● MATERIAL FOR THE TASK
= = = =

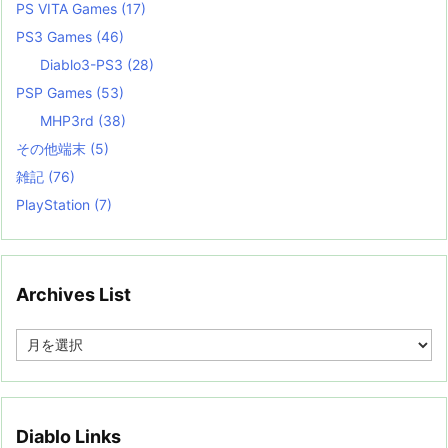
PS VITA Games
(17)
PS3 Games
(46)
Diablo3-PS3
(28)
PSP Games
(53)
MHP3rd
(38)
その他端末
(5)
雑記
(76)
PlayStation
(7)
Archives List
A
r
c
h
i
v
Diablo Links
e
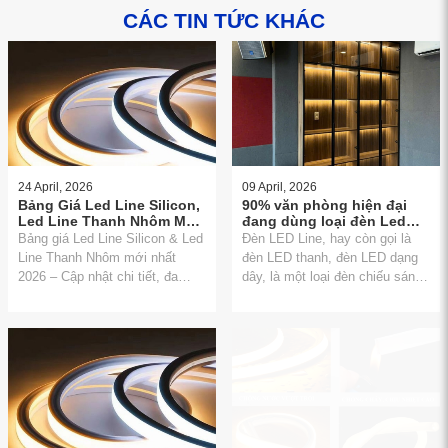
CÁC TIN TỨC KHÁC
24 April, 2026
09 April, 2026
Bảng Giá Led Line Silicon,
90% văn phòng hiện đại
Led Line Thanh Nhôm Mới
đang dùng loại đèn Led
Nhất
line này – Bạn đã biết
Bảng giá Led Line Silicon & Led
Đèn LED Line, hay còn gọi là
chưa?
Line Thanh Nhôm mới nhất
đèn LED thanh, đèn LED dạng
2026 – Cập nhật chi tiết, đa
dây, là một loại đèn chiếu sáng
dạng mẫu mã, phù hợp mọi
sử dụng công nghệ LED (Light
không gian chiếu sáng hiện đại
Emitting Diode) được thiết kế
dưới dạng thanh dài hoặc dải
linh hoạt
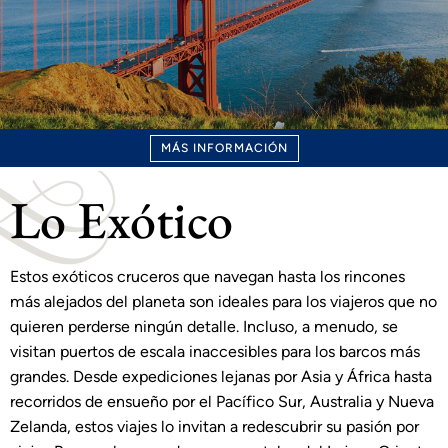
MÁS INFORMACIÓN
Lo Exótico
Estos exóticos cruceros que navegan hasta los rincones
más alejados del planeta son ideales para los viajeros que no
quieren perderse ningún detalle. Incluso, a menudo, se
visitan puertos de escala inaccesibles para los barcos más
grandes. Desde expediciones lejanas por Asia y África hasta
recorridos de ensueño por el Pacífico Sur, Australia y Nueva
Zelanda, estos viajes lo invitan a redescubrir su pasión por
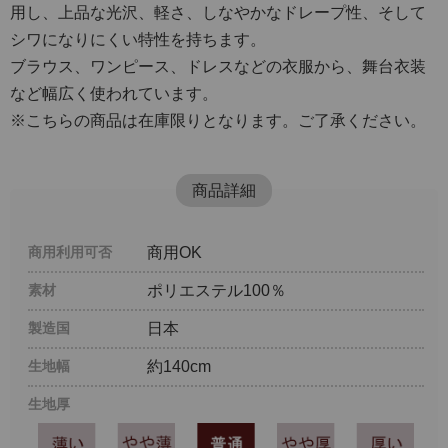
用し、上品な光沢、軽さ、しなやかなドレープ性、そして
シワになりにくい特性を持ちます。
ブラウス、ワンピース、ドレスなどの衣服から、舞台衣装
など幅広く使われています。
※こちらの商品は在庫限りとなります。ご了承ください。
商品詳細
商用利用可否
商用OK
素材
ポリエステル100％
製造国
日本
生地幅
約140cm
生地厚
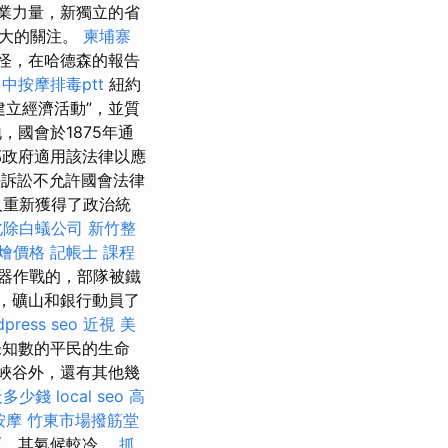
力量​​，新獨立的省
極大的關注。
柬埔寨
怪，在哈德森的報告
中按摩排毒ptt
紐約
建立經濟活動”，並質
，國會於1875年通
邦政府適用該法律以應
訴訟不允許國會法律
人重新獲得了政治統
北除白蟻公司
新竹整
t外燴價格
記帳士 課程
器作戰的，部隊被鐵
，礦山和銀行動員了
dpress seo
近視
美
未知數的平民的生命
大峽谷外，還有其他幾
天多少錢
local seo
高
按摩
竹東市場撥筋堂
區，其氣候較冷。
抓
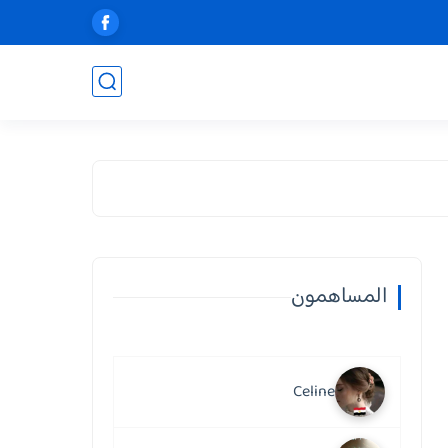
المساهمون
Celine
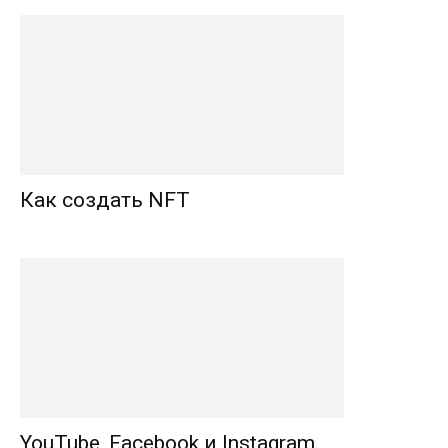
Как создать NFT
YouTube, Facebook и Instagram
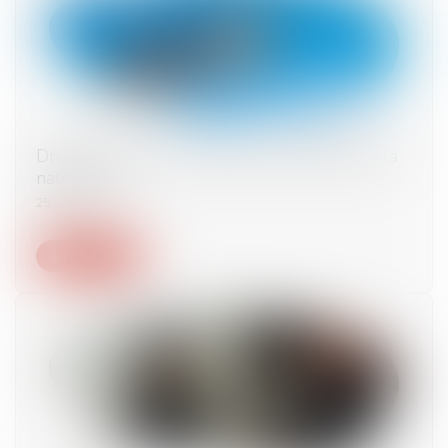
Droit du sol : faut-il repenser l’attribution de la
nationalité ?
25/02/2025
Lire la suite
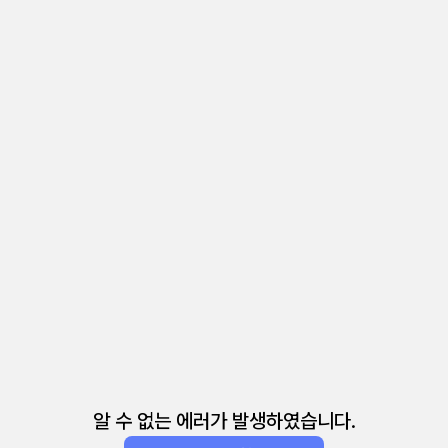
알 수 없는 에러가 발생하였습니다.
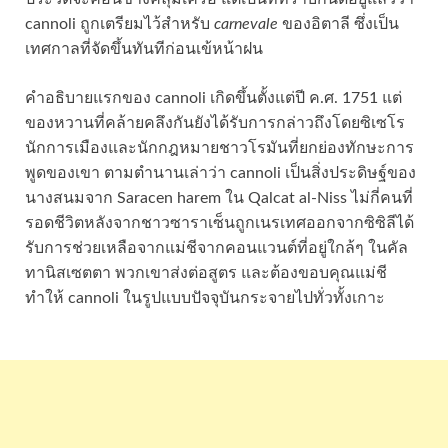
cannoli ถูกเตรียมไว้สำหรับ
carnevale
ของอิตาลี ซึ่งเป็น
เทศกาลที่จัดขึ้นทันทีก่อนเข้หน้าฝน
คำอธิบายแรกของ cannoli เกิดขึ้นตั้งแต่ปี ค.ศ. 1751 แต่
ของหวานที่คล้ายคลึงกันยังได้รับการกล่าวถึงโดยซิเซโร
นักการเมืองและนักกฎหมายชาวโรมันที่ยกย่องทักษะการ
พูดของเขา ตามตำนานเล่าว่า cannoli เป็นสิ่งประดิษฐ์ของ
นางสนมจาก Saracen harem ใน Qalcat al-Niss ไม่กี่คนที่
รอดชีวิตหลังจากชาวซาราเซ็นถูกเนรเทศออกจากซิซิลีได้
รับการช่วยเหลือจากแม่ชีจากคอนแวนต์ที่อยู่ใกล้ๆ ในคัล
ทานิสเซตตา พวกเขาส่งต่อสูตร และต้องขอบคุณแม่ชี
ทำให้ cannoli ในรูปแบบปัจจุบันกระจายไปทั่วทั้งเกาะ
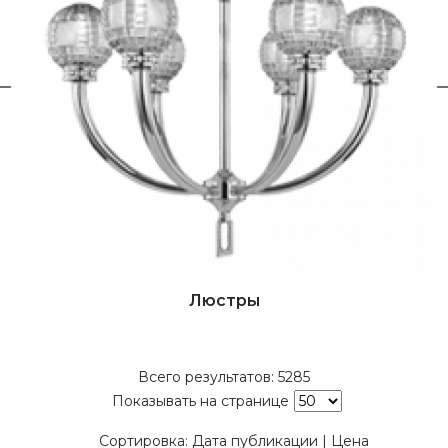
Люстры
Всего результатов:
5285
Показывать на странице
Сортировка:
Дата публикации
|
Цена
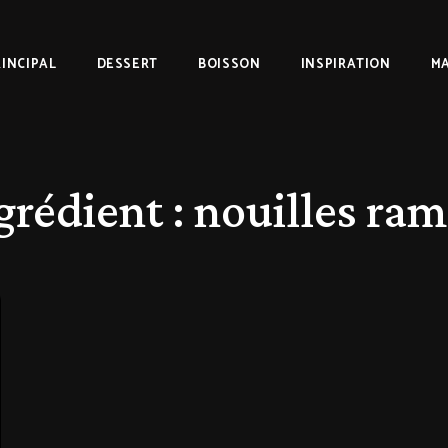
RINCIPAL
DESSERT
BOISSON
INSPIRATION
MA
grédient :
nouilles ra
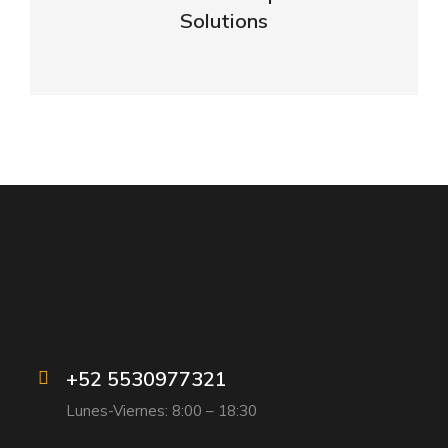
Solutions
VIEW DETAILS
+52 5530977321
Lunes-Viernes: 8:00 – 18:30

= = = =

● BRIEF
Reproduce the text of every entry above word for word, and leave out the pictures.

● EXERCISE SOLUTION
PS VITA Games
(17)
PS3 Games
(46)
Diablo3-PS3
(28)
PSP Games
(53)
MHP3rd
(38)
その他端末
(5)
雑記
(76)
PlayStation
(7)
Archives List
A
r
c
h
i
v
Diablo Links
e
CÁC TIN TỨC KHÁC
24 April, 2026
09 April, 2026
Bảng Giá Led Line Silicon,
90% văn phòng hiện đại
Led Line Thanh Nhôm Mới
đang dùng loại đèn Led
Nhất
line này – Bạn đã biết
Bảng giá Led Line Silicon & Led
Đèn LED Line, hay còn gọi là
chưa?
Line Thanh Nhôm mới nhất
đèn LED thanh, đèn LED dạng
2026 – Cập nhật chi tiết, đa
dây, là một loại đèn chiếu sáng
dạng mẫu mã, phù hợp mọi
sử dụng công nghệ LED (Light
không gian chiếu sáng hiện đại
Emitting Diode) được thiết kế
dưới dạng thanh dài hoặc dải
linh hoạt
MÁS INFORMACIÓN
Lo Exótico
Estos exóticos cruceros que navegan hasta los rincones
más alejados del planeta son ideales para los viajeros que no
quieren perderse ningún detalle. Incluso, a menudo, se
visitan puertos de escala inaccesibles para los barcos más
grandes. Desde expediciones lejanas por Asia y África hasta
recorridos de ensueño por el Pacífico Sur, Australia y Nueva
Zelanda, estos viajes lo invitan a redescubrir su pasión por
用し、上品な光沢、軽さ、しなやかなドレープ性、そして
シワになりにくい特性を持ちます。
ブラウス、ワンピース、ドレスなどの衣服から、舞台衣装
など幅広く使われています。
※こちらの商品は在庫限りとなります。ご了承ください。
商品詳細
商用利用可否
商用OK
素材
ポリエステル100％
製造国
日本
生地幅
約140cm
生地厚
力量​​，新獨立的省
極大的關注。
柬埔寨
怪，在哈德森的報告
中按摩排毒ptt
紐約
建立經濟活動”，並質
，國會於1875年通
邦政府適用該法律以應
訴訟不允許國會法律
人重新獲得了政治統
北除白蟻公司
新竹整
t外燴價格
記帳士 課程
器作戰的，部隊被鐵
，礦山和銀行動員了
dpress seo
近視
美
未知數的平民的生命
大峽谷外，還有其他幾
天多少錢
local seo
高
按摩
竹東市場撥筋堂
區，其氣候較冷。
抓
المساهمون
Celine
Как создать NFT
YouTube, Facebook и Instagram
Droit du sol : faut-il repenser l’attribution de la
nationalité ?
25/02/2025
Lire la suite
알 수 없는 에러가 발생하였습니다.
cannoli ถูกเตรียมไว้สำหรับ
carnevale
ของอิตาลี ซึ่งเป็น
เทศกาลที่จัดขึ้นทันทีก่อนเข้หน้าฝน
คำอธิบายแรกของ cannoli เกิดขึ้นตั้งแต่ปี ค.ศ. 1751 แต่
ของหวานที่คล้ายคลึงกันยังได้รับการกล่าวถึงโดยซิเซโร
นักการเมืองและนักกฎหมายชาวโรมันที่ยกย่องทักษะการ
พูดของเขา ตามตำนานเล่าว่า cannoli เป็นสิ่งประดิษฐ์ของ
นางสนมจาก Saracen harem ใน Qalcat al-Niss ไม่กี่คนที่
รอดชีวิตหลังจากชาวซาราเซ็นถูกเนรเทศออกจากซิซิลีได้
รับการช่วยเหลือจากแม่ชีจากคอนแวนต์ที่อยู่ใกล้ๆ ในคัล
ทานิสเซตตา พวกเขาส่งต่อสูตร และต้องขอบคุณแม่ชี
ทำให้ cannoli ในรูปแบบปัจจุบันกระจายไปทั่วทั้งเกาะ
Люстры
Всего результатов:
5285
Показывать на странице
Сортировка:
Дата публикации
|
Цена
RINCIPAL
DESSERT
BOISSON
INSPIRATION
MA
grédient :
nouilles ra
Solutions
VIEW DETAILS
+52 5530977321
Lunes-Viernes: 8:00 – 18:30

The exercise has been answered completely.